You can save millions with estate tax portability. I often hear questions like, “What can I do to save estate taxes?” or “How do I avoid paying estate taxes?” You should know about portability.
Estate Tax and Estate Tax Exemption
Before diving into portability, we need to understand estate taxes. Estate tax is a tax on the transfer of wealth. Basically add up all of your assets on death and there is a tax on it. Currently the top estate tax rate is 40%. The rest can go to your heirs. But it’s actually not as bad as it sounds. A portion of the total estate is exempt from estate tax. We call this the estate tax exemption. The exemption changes year to year, and you can look it up on IRS.gov. In 2023 the estate tax exemption is approximately $12.92 million per person. This amount is indexed for inflation so it increases a bit each year.
Note that the exemption normally would be half of what it is today but a few years ago President Trump signed a law that temporarily doubled the estate tax exemption. That law expires at the end of 2025. So beginning January 1, 2026 the estate tax exemption will go back to it’s normal amount (meaning it will be cut in half). Also note that there is an unlimited exemption for assets going to a surviving spouse on death.
In 2023, if you have less than $12.92 million in assets at your death, you won’t owe any estate taxes. Anything over $12.92 million is taxed, with a max tax rate of 40%. Ouch. Remember though that this exemption amount applies to each individual. If you are married, each spouse has an estate tax exemption. And that exemption is “portable” to a spouse on death. With proper planning nearly $26 million per couple is exempt. That’s a lot of tax savings!
Historically, the estate tax exemption for spouses was a “use it or lose it” type of thing. Upon the first spouse’s death, you needed special provisions in your revocable trust that “used” the deceased spouse’s exemption. If you didn’t have those provisions, the deceased spouse’s exemption was lost, and when the surviving spouse died, they would only have their own exemption. This meant estate planning before a loved one passed away was essential.
All of that changed in 2011 when portability was introduced. Portability allows the surviving spouse to use the deceased spouse’s exemption without the need for special provisions in your revocable trust. Although there are many other reasons to still have a revocable trust. When the first spouse dies, the surviving spouse files an estate tax return within nine months to elect portability. The first spouse’s remaining exemption is then “carried” to the surviving spouse to use at their death. So when the second spouse dies, they have their own estate tax exemption plus any of the first spouses unused exemption.

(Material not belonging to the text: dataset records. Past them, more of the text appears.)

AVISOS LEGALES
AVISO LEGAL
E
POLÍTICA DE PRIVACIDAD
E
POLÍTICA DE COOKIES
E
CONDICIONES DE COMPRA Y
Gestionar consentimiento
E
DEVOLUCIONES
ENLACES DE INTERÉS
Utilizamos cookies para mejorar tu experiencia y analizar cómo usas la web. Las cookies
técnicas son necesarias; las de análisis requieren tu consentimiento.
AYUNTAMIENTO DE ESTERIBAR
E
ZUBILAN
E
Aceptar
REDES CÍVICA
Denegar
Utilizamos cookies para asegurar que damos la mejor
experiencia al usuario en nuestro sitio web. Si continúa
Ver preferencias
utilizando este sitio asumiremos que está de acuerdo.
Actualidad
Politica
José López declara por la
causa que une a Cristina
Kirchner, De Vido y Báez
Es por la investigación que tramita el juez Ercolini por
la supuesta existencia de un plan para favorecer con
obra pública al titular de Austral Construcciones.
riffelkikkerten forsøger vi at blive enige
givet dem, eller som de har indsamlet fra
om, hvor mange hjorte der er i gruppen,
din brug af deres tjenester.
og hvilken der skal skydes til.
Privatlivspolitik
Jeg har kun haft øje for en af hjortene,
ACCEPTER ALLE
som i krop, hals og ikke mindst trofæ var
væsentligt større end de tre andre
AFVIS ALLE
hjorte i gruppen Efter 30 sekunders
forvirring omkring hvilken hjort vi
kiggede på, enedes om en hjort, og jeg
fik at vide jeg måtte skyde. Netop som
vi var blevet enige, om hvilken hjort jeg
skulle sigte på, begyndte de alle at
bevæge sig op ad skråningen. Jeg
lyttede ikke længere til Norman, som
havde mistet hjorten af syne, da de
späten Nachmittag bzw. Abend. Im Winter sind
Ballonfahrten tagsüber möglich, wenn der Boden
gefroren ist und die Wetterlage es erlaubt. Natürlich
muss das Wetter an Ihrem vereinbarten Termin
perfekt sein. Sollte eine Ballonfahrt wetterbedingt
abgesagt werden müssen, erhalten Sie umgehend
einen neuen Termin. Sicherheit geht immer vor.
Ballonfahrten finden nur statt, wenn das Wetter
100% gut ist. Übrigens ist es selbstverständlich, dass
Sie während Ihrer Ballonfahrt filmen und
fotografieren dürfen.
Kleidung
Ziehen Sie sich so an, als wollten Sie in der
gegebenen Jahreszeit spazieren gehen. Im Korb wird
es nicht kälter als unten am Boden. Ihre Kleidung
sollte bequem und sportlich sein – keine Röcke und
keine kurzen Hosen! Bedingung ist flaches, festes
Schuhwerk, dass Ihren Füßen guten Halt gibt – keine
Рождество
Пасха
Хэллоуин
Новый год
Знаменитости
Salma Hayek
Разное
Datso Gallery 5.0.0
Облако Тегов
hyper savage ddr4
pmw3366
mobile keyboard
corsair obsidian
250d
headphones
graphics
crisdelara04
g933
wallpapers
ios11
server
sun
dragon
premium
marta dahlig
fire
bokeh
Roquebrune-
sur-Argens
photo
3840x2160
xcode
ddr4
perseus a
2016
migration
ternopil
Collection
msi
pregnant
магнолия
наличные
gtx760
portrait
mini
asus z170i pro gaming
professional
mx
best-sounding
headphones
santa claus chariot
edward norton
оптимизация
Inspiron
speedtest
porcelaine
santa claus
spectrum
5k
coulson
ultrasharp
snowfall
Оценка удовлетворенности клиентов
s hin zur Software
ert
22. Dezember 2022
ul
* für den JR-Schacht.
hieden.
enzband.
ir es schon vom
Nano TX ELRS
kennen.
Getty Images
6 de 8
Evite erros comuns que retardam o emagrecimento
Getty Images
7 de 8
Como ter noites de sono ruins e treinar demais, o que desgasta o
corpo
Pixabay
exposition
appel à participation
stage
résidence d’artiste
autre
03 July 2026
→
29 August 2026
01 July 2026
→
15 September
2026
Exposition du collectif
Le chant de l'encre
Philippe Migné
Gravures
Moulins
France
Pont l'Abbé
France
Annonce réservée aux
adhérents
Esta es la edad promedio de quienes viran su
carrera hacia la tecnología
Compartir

How and When to Elect Estate Tax Portability
To elect portability you need to file an estate tax return within 9 months of the persons death. What if you don’t file an estate tax within 9 months of death? Is it too late to elect portability? The good news is that there is still time for most people. And it’s a huge planning opportunity. Many people don’t owe estate tax on death because their assets were less than their available exemption amount. In 2017 the IRS extended the time for electing portability to two years (if no estate tax is owed). Even better, in 2022, the IRS extended the time to elect portability to five years from the date of death (if no estate tax is owed). If you forgot to file an estate tax return to elect portability, there may be hope for you!
Here’s an illustration:
- Your spouse passes away.
- At the time you have about $6 million in assets, mostly of investment properties.
- You don’t need to file an estate tax return because all the property goes to you as the surviving spouse (unlimited exemption for transfers between spouses).
- 3 years later, you’re in a difficult spot. Due to a booming real estate market, the properties have appreciated, and are now worth about $10 million. Add in the bank accounts, 401(k), and life insurance proceeds, and your estate is approaching $12 million.
- Unfortunately, the estate tax exemption has shrunk from the approximately $12 million when your spouse died to $6 million at the time.
- Your estate is worth $12 million but you only have $6 million in exemption. It looks like you’ll be paying over $2 million in estate taxes. Ouch.
This is where portability comes to the rescue.
- You file a late estate tax return electing portability.
- Your deceased spouses unused exemption is transferred to you.
- The exemption was $12 million per person when your spouse died.
- So you’ll be able to carry that $12 million exemption forward to today.
- Add in your $6 million exemption, and you’ve got $18 million in exemption which is more than enough to cover your estate that is worth $12 million.
That means no estate taxes. Now that’s awesome!
If your net worth is close to or above the current exemption and your loved one died within the last five years, you should speak with an accountant and an estate planning attorney about portability. They’ll discuss whether portability will work for you and help you through that process. Portability can help you save millions of dollars in taxes at your death, so more can go to your beneficiaries.